### DATASET EXCERPTS
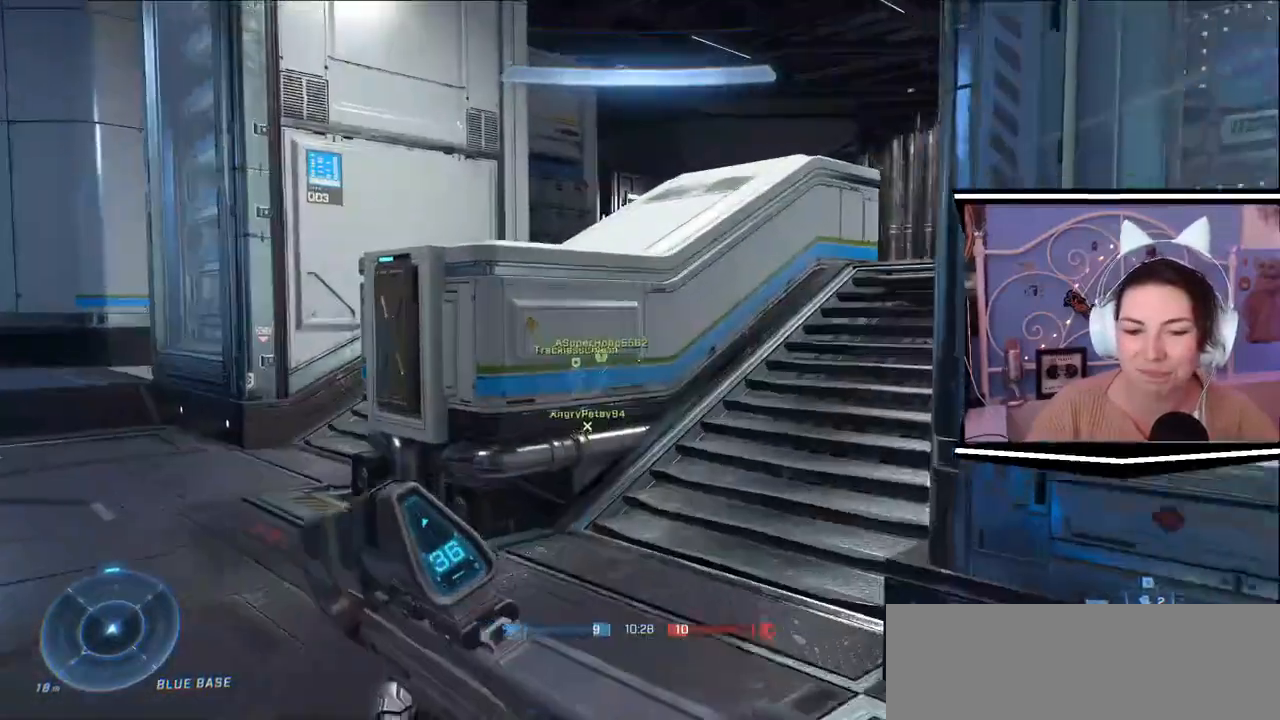
{"keys": ["w"]}
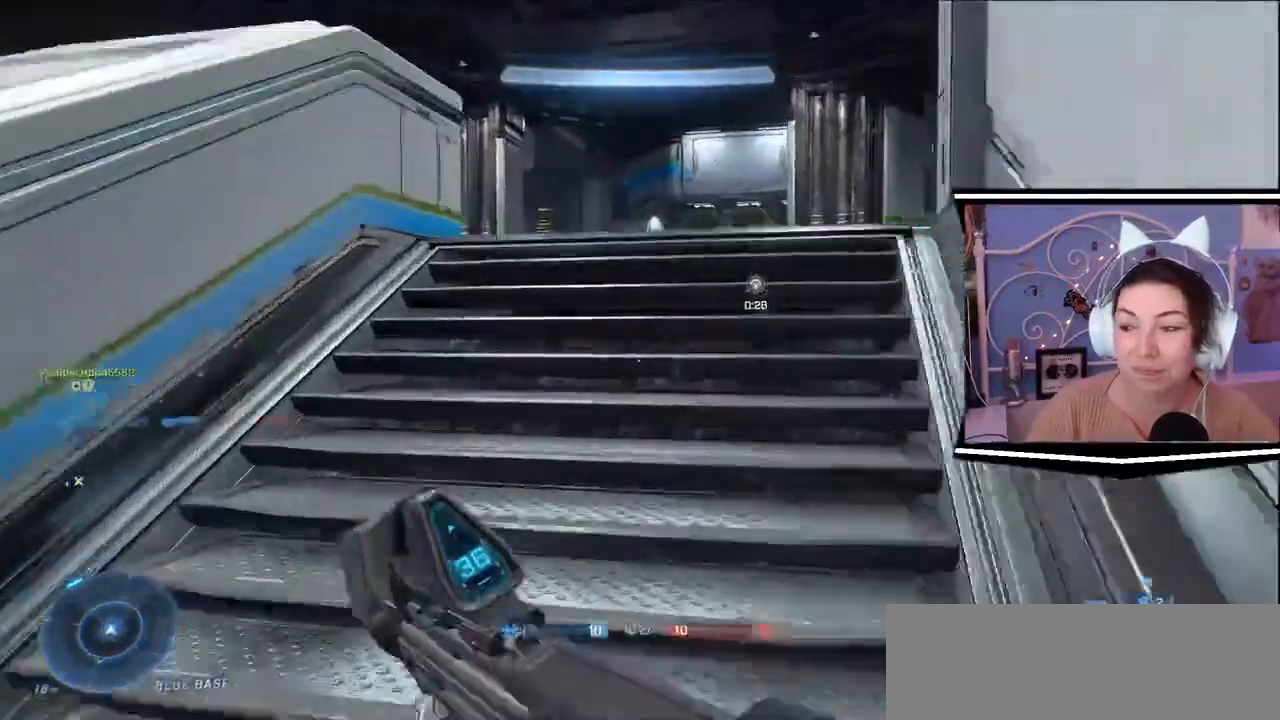
{"keys": ["d", "w"]}
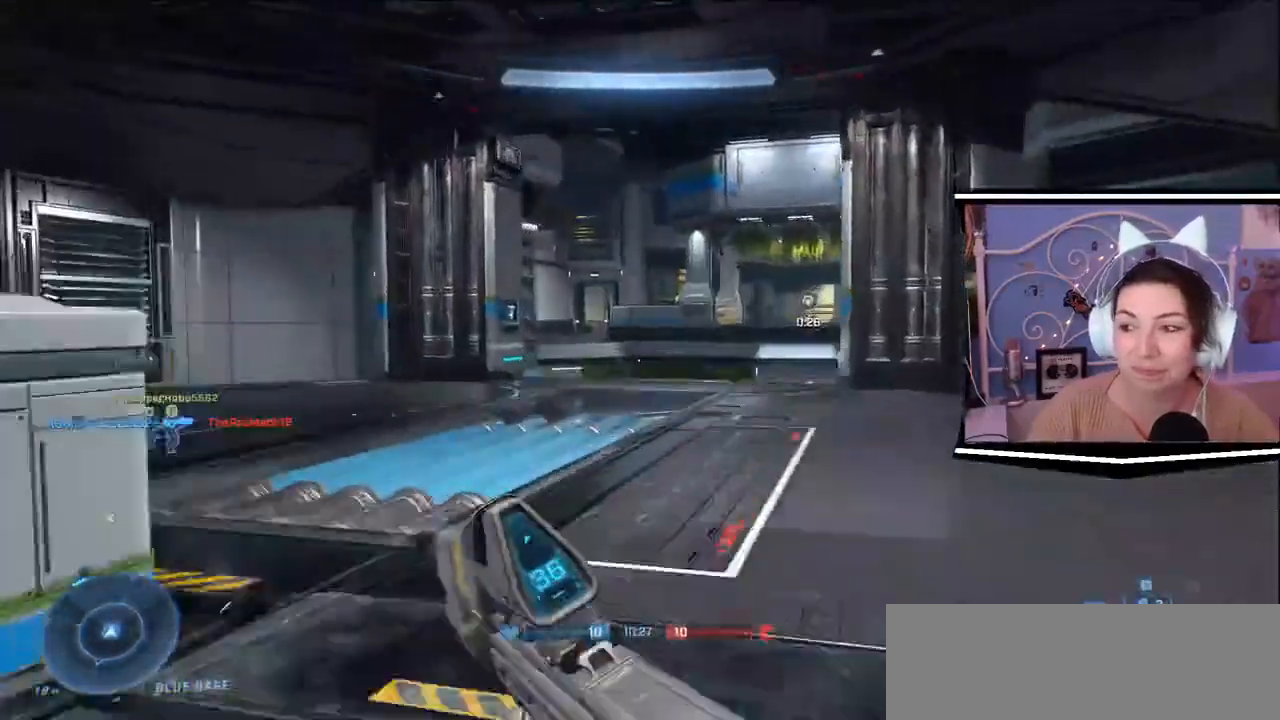
{"keys": ["w"], "events": [[100, "d", "up"]]}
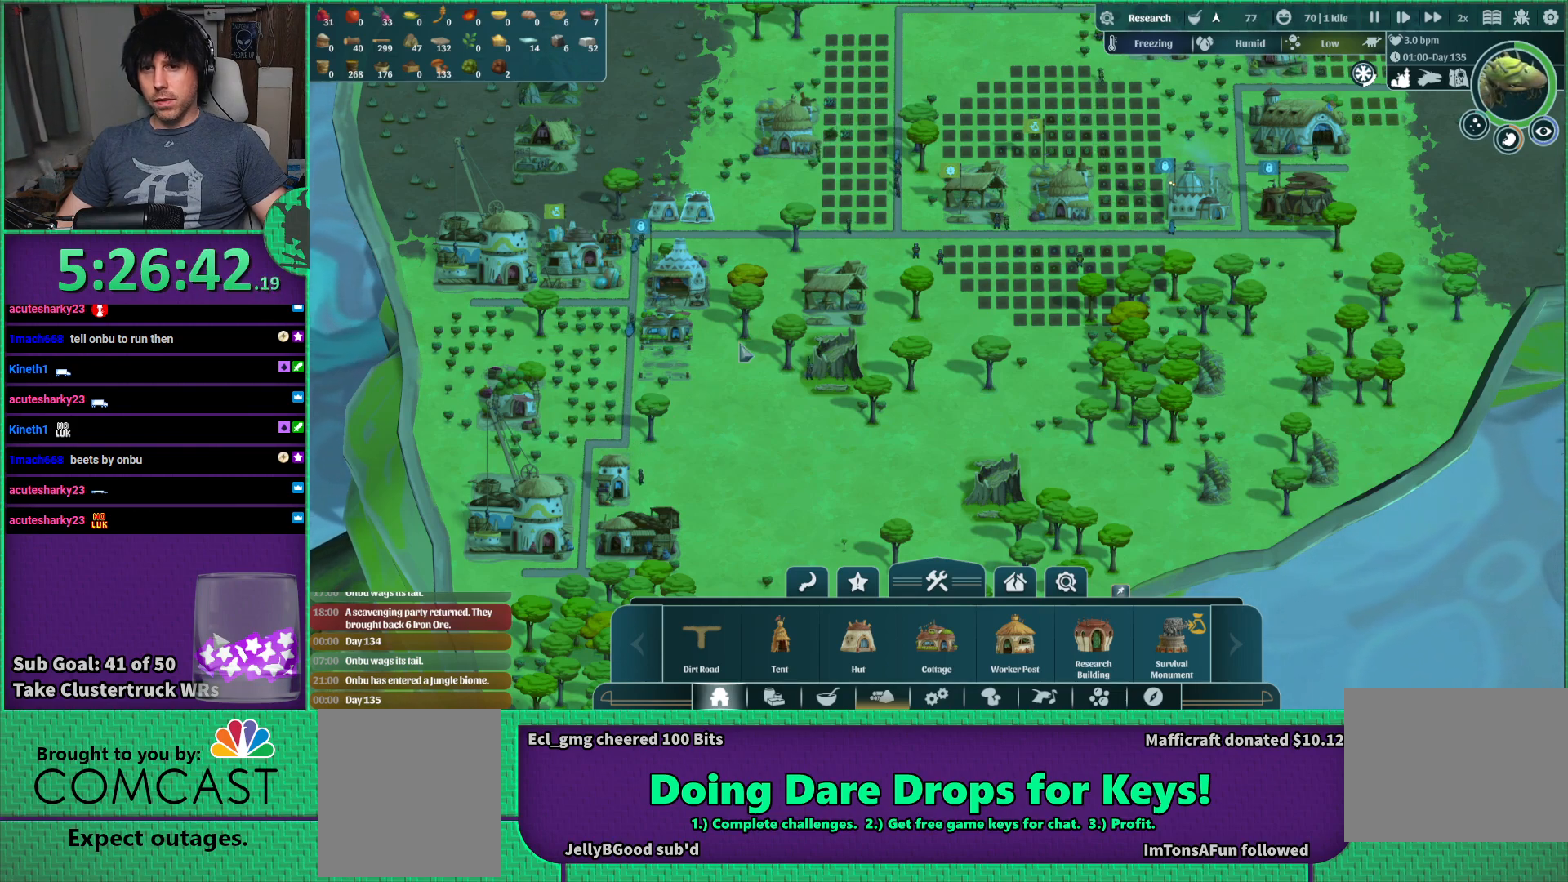
Gameplay with keyboard; each line is a JSON object with the keys held at the frame after it. "events" lists presses ("down") and releases ("up") of "a", "d", "e", "s", "shift", "space" and "w" between this image and that frame as [ms after this image, input, new state], when the widget could be followed in between. No other keys are recorded. Mouse input is not recorded.
{"keys": [], "events": [[133, "d", "down"], [200, "d", "up"]]}
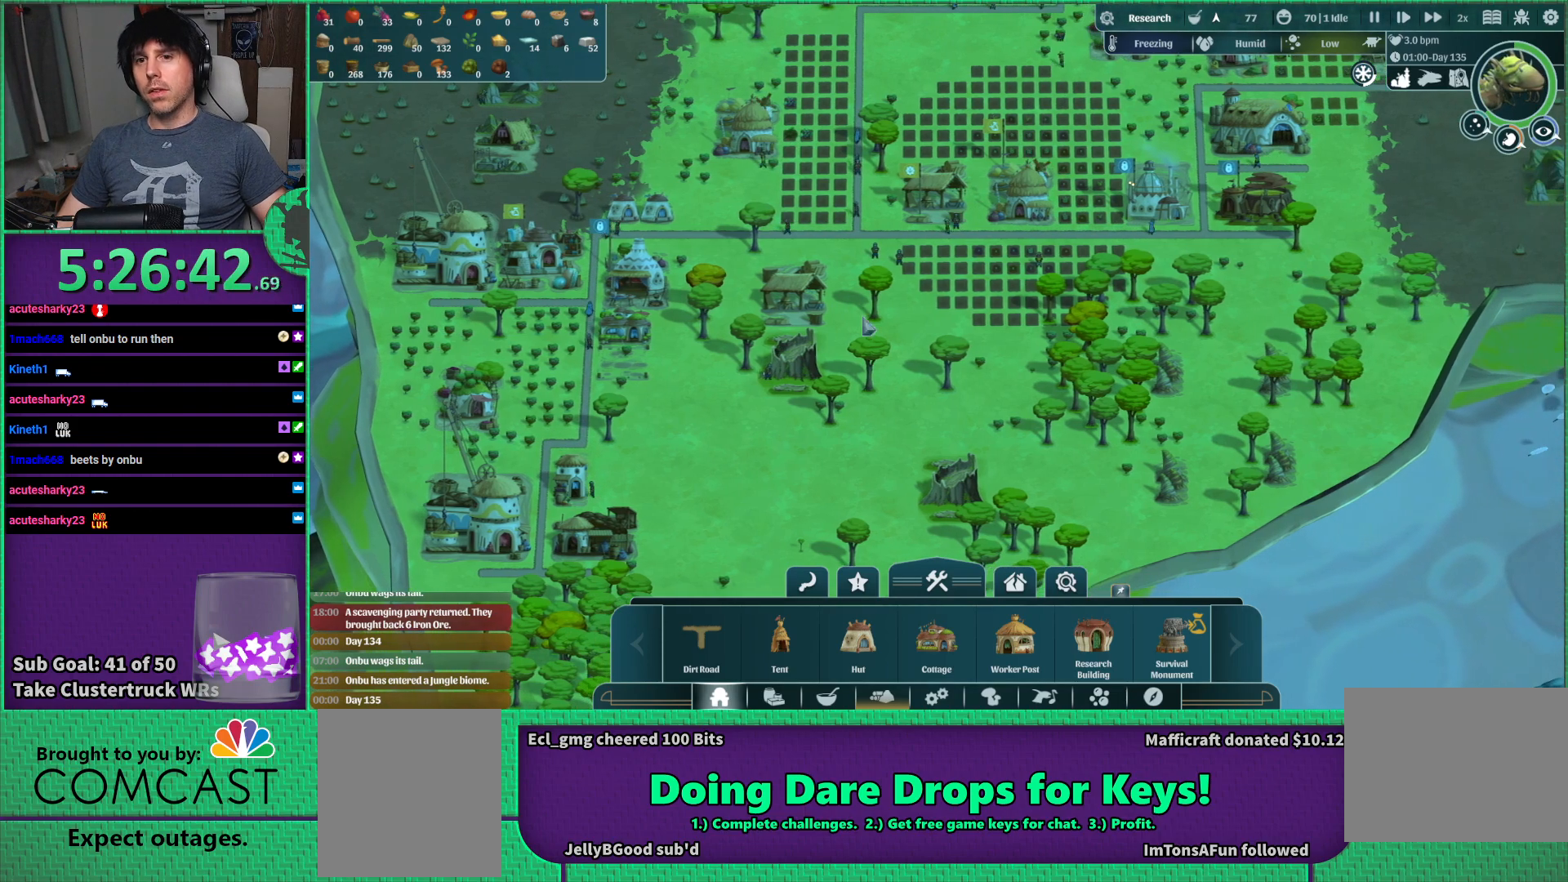
{"keys": [], "events": []}
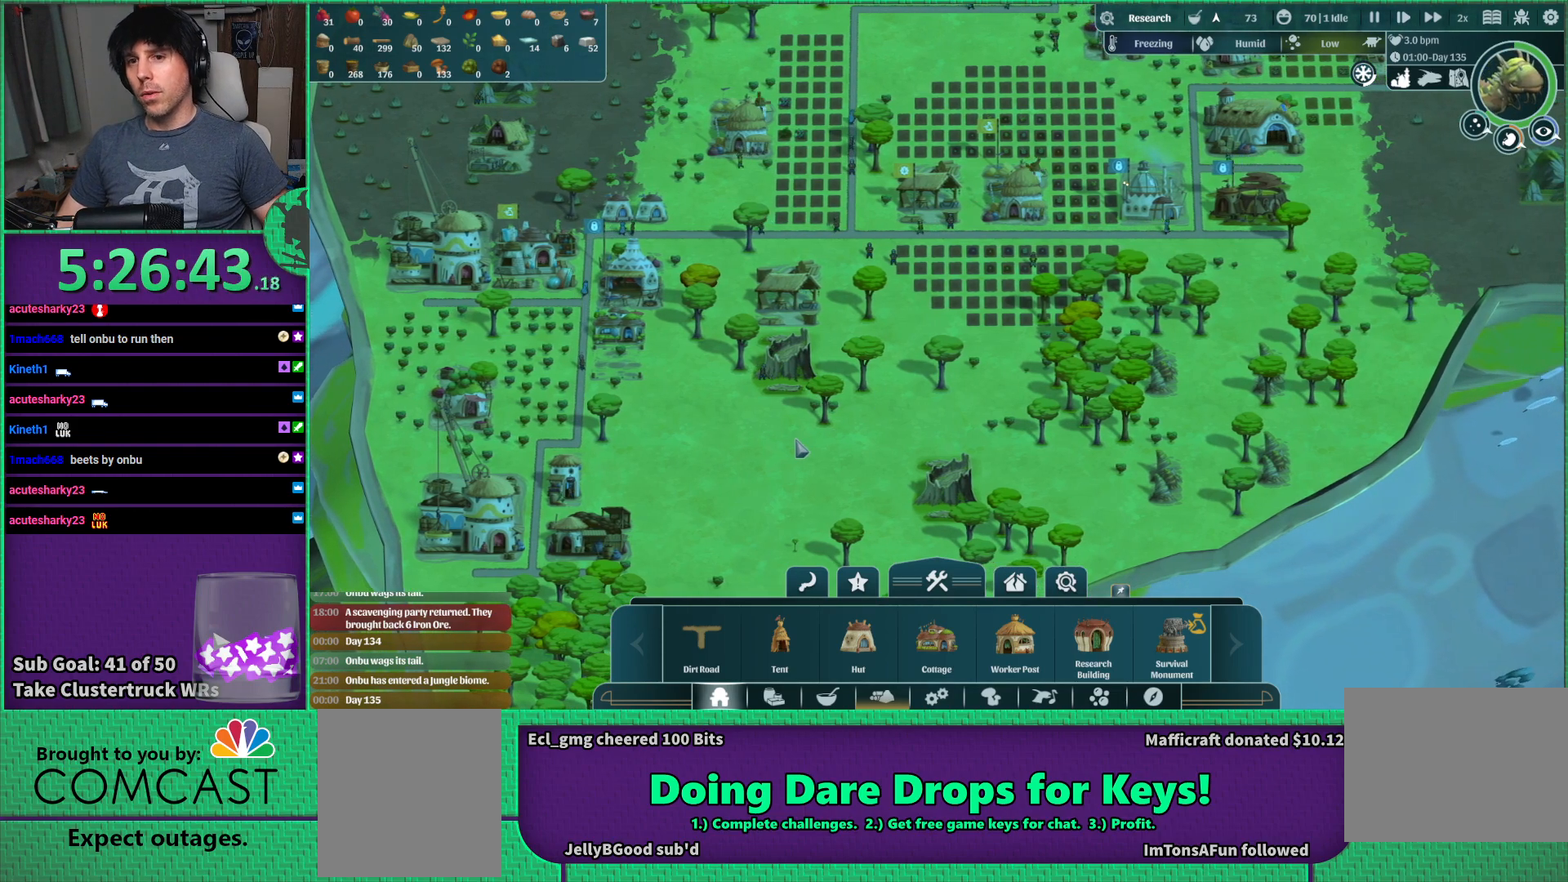
{"keys": ["d"], "events": [[500, "d", "down"]]}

### ACTIVITY
Top to bottom, retype the listing exactly but drop every picture.

### SOLUTION TO THIS PROBLEM
{"keys": ["w"]}
{"keys": ["d", "w"]}
{"keys": ["w"], "events": [[100, "d", "up"]]}
Gameplay with keyboard; each line is a JSON object with the keys held at the frame after it. "events" lists presses ("down") and releases ("up") of "a", "d", "e", "s", "shift", "space" and "w" between this image and that frame as [ms after this image, input, new state], when the widget could be followed in between. No other keys are recorded. Mouse input is not recorded.
{"keys": [], "events": [[133, "d", "down"], [200, "d", "up"]]}
{"keys": [], "events": []}
{"keys": ["d"], "events": [[500, "d", "down"]]}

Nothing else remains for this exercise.